▶ Excerpted text
--
The year-long proposed moratorium on medical marijuana businesses would not only affect people wanting to provide the medicine, but also the very patients in need of it.
"I have shooting pains...aches all over your body..tremors. You feel like you're rotting from the inside out," said medical marijuana patient Ian Eifenbein.
Eifenbein served three tours in Iraq as a marine where he suffered a herniated disk. Now, he has been diagnosed with post traumatic stress disorder and is considered 100 percent disabled by the U.S. military. He goes to medical marijuana dispensaries occasionally because they guarantee product is available.
"People fall through all the time, can't get it for you, or can't make time for you. These stores are open from 10a.m. to 10p.m." Elfenbein says they are more reliable and can offer a diversity of strains and quality of marijuana.
In the last week, more than a dozen medical marijuana storefronts have opened to establish themselves before the council could vote on the moratorium. If it passes, some attorneys say it could unfairly limit the access of medical marijuana to patients.
Essentially, it's like limiting doctors. It's like saying to bad. We are just going to limit the number of doctors, and tough if you can't get care," said attorney Jeffrey Hank.
Hank says some clients have already approached him to file a potential lawsuit against the city, an option he says he's always considering.
"The moratorium is an unconstitutional restriction on our rights. So we may file a lawsuit against the city. But for now we are going to try and work with them," said Hank.
From behind the political scenes, patients suffering from chronic or debilitating medical conditions say they wait in frustration.
"I wanted to control my own future. I don't want somebody else to tell him what to do in regards to my health," said Eifenbein.
City council member Carol Wood says, under the moratorium, patients will still be able to grow their own marijuana and can visit already established medical marijuana locations. She says the moratorium will give the council time to create regulations for medical marijuana businesses.
--
▶ Task list
a: In the moratorium article, rewrite everything from "In the last" down to "wait in frustration.", swapping "lawsuit" for "legal action".
b: According to the moratorium article, why did more than a dozen medical marijuana storefronts open in the last week?
c: How many tours in Iraq did the medical marijuana patient quoted in the moratorium article serve as a marine?

▶ Given data
--
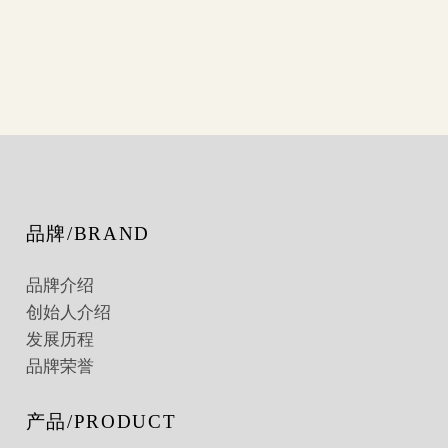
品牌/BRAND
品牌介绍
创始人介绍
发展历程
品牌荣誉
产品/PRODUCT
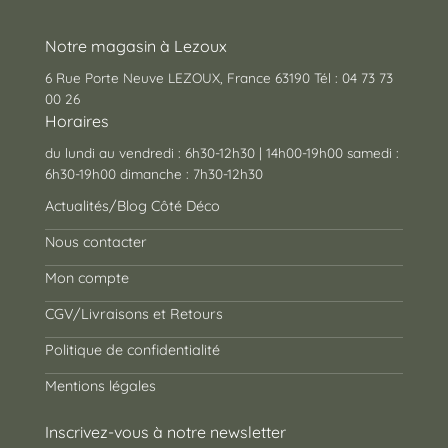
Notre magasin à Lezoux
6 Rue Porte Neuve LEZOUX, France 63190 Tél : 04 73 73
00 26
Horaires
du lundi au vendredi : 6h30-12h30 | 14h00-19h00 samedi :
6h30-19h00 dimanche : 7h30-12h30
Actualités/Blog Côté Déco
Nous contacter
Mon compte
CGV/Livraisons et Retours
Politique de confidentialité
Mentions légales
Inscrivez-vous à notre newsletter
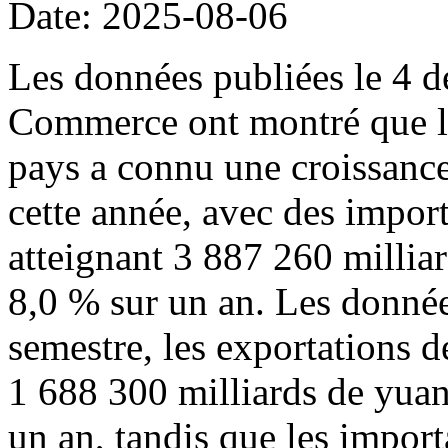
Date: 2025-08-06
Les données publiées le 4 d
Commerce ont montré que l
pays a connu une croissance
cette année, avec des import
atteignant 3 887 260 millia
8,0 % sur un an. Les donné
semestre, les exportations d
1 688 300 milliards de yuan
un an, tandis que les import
--
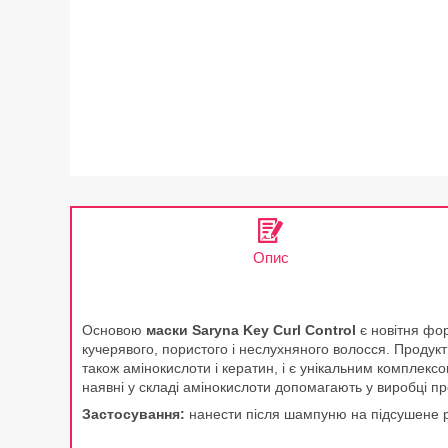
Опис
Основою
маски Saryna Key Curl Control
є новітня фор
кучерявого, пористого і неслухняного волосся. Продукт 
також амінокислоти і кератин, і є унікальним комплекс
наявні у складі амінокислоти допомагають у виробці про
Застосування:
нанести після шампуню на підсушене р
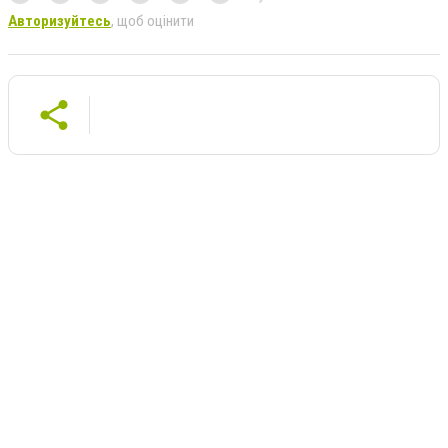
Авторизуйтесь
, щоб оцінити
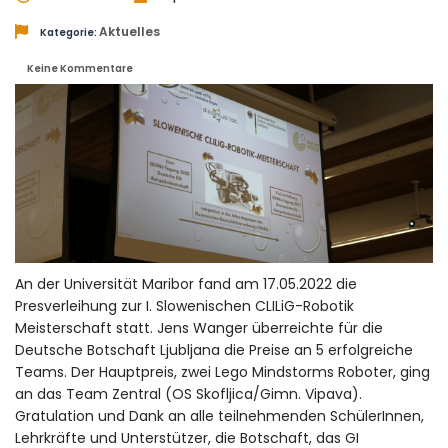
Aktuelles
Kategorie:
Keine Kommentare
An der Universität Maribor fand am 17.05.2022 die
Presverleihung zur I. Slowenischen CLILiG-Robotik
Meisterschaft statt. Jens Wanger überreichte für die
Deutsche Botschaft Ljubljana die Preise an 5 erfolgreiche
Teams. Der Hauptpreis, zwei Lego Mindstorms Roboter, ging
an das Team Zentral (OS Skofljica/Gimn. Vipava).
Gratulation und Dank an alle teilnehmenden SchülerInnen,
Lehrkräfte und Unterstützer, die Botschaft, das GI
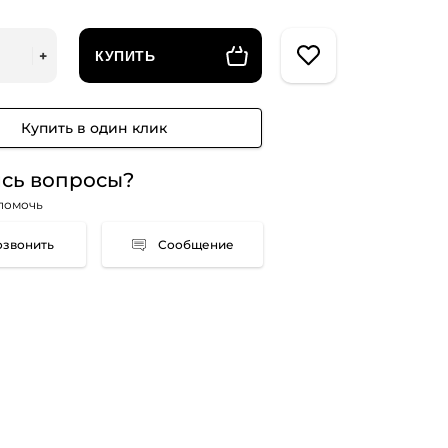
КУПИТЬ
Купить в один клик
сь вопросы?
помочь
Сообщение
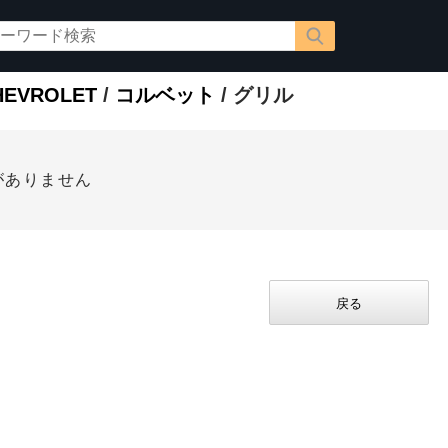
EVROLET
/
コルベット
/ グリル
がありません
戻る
--
▶ Task-by-task answers
a:
In the last week, more than a dozen medical marijuana storefronts have opened to establish themselves before the council could vote on the moratorium. If it passes, some attorneys say it could unfairly limit the access of medical marijuana to patients.
Essentially, it's like limiting doctors. It's like saying to bad. We are just going to limit the number of doctors, and tough if you can't get care," said attorney Jeffrey Hank.
Hank says some clients have already approached him to file a potential legal action against the city, an option he says he's always considering.
"The moratorium is an unconstitutional restriction on our rights. So we may file a legal action against the city. But for now we are going to try and work with them," said Hank.
From behind the political scenes, patients suffering from chronic or debilitating medical conditions say they wait in frustration.

b: They opened to establish themselves before the council could vote on the moratorium.

c: Three tours.